Beneficios de los campamentos de verano

Qué pueden aprender los niños en un campamento de verano

Quien ha ido a un campamento de verano alguna vez, seguro que vivió experiencias inolvidables. Quizás éste sea el motivo por el que cada año sean más las familias que deciden llevar a sus hijos a un campamento. La oferta crece conforme exige la demanda y hoy en día existen variadas opciones para apuntar a los niños a distintos campamentos.

Así, tenemos campamentos deportivos, de multi-aventuras, de idiomas, en la montaña, en playa o en el campo. Pero, lo que desean los padres es que su hijo se divierta, aprenda a relacionarse, comparta actividades, gane autonomía y, sobre todo, viva nuevas y enriquecedoras experiencias.

¿Qué aprenden los niños en un campamento de verano?

Beneficios de los campamentos de verano

Para los niños, la experiencia es siempre gratificante. Aprenderán a ser más tolerantes, a convivir con personas que no son de su entorno, harán amigos nuevos, compartirán habitación, juegos, actividades y participarán en la toma de algunas decisiones. Generalmente, los niños disfrutan a tope de la experiencia. En el campamento, los niños se verán libres de los deberes escolares, de las obligaciones domésticas, de la mirada vigilante de sus padres y experimentarán una sensación de libertad y responsabilidad que sólo se puede vivir fuera de casa.

Los campamentos de verano brindan estancias de 1 a 8 semanas a los niños, donde vivirán experiencias únicas para su educación cognitiva, social y afectiva. Los campamentos se rigen por una filosofía de comunidad creada, planificada y orientada por un cuerpo docente responsable y competente entre profesores, monitores, alumnos, cocineras y auxiliares, que trabajan en equipo para garantizar la armonía, laa sana convivencia, la alegría y el bienestar de todos.
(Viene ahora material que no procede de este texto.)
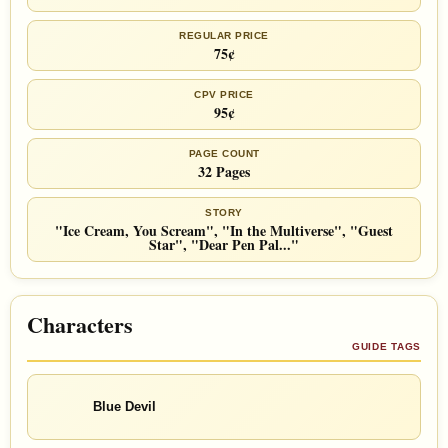
REGULAR PRICE
75¢
CPV PRICE
95¢
PAGE COUNT
32 Pages
STORY
"Ice Cream, You Scream", "In the Multiverse", "Guest
Star", "Dear Pen Pal..."
Characters
GUIDE TAGS
Blue Devil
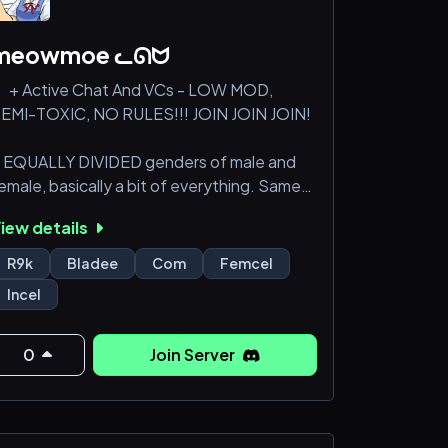
meowmoe ᓚᘏᗢ
 + Active Chat And VCs - LOW MOD,
EMI-TOXIC, NO RULES!!! JOIN JOIN JOIN!
 EQUALLY DIVIDED genders of male and
emale, basically a bit of everything. Same
ith ages, half is adults other half is minors.
iew details
 Incels, femcels, proshippers, 4channers,
R9k
Bladee
Com
Femcel
chizos, shut-ins, r9k, neets, all kinds of
Incel
umor, no limits, autistic chuds, whatever
ou're thinking of would be here!
0
Join Server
Qué aprenden los niños en los campamentos

El objetivo de los campamentos es que los niños aprendan, se diviertan y lleven toda la experiencia adquirida a su vida cotidiana. Durante los 5, 7, 15 o más días que un niño esté en un campamento, tendrá la oportunidad de aprender a:

- Vivir en cooperación

- Socializarse e integrarse

- Mejorar la comunicación

- Expresarse

- Convivir

- Trabajar en grupo

- Desarrollarse espiritual y personalmente

- Experimentar la libertad

- Crear y participar.

Antes del campamento de verano

Antes de apuntar a su hijo a un campamento, muchos padres dan un paso atrás. Algunos alegan que su hijo es tímido, otros que no les van a cuidar como ellos y otros creen que su hijo no está preparado para estar fuera de casa. Muchos padres desconfían y temen que ocurra algún accidente, o dudan sobre si su hijo va estar en un lugar seguro. Por este motivo, es aconsejable que antes de sacar conclusiones, los padres acudan a las reuniones informativas sobre el campamento.

En estos encuentros, los padres podrán conocer los contenidos de las actividades, cómo es el lugar, las medidas de seguridad, la asistencia médica, la higiene, los recursos utilizados, los talleres, las excursiones que van a realizar, así como los detalles sobre la alimentación, la comunicación con los padres y los precios. Es recomendable, para que se queden más tranquilos, que los padres visiten las instalaciones y conozcan a las personas que cuidarán de su hijo.

Un tiempo de vacaciones para los padres

Los campamentos infantiles también permiten que los padres puedan estar solos por unos días, libres de las innumerables obligaciones diarias con los hijos. Estar unos días alejados, padres e hijos, también suele ser favorable para la relación. Los niños aprenderán a dar más valor a lo que tienen (en todos los sentidos) y los padres descansarán y renovarán sus energías.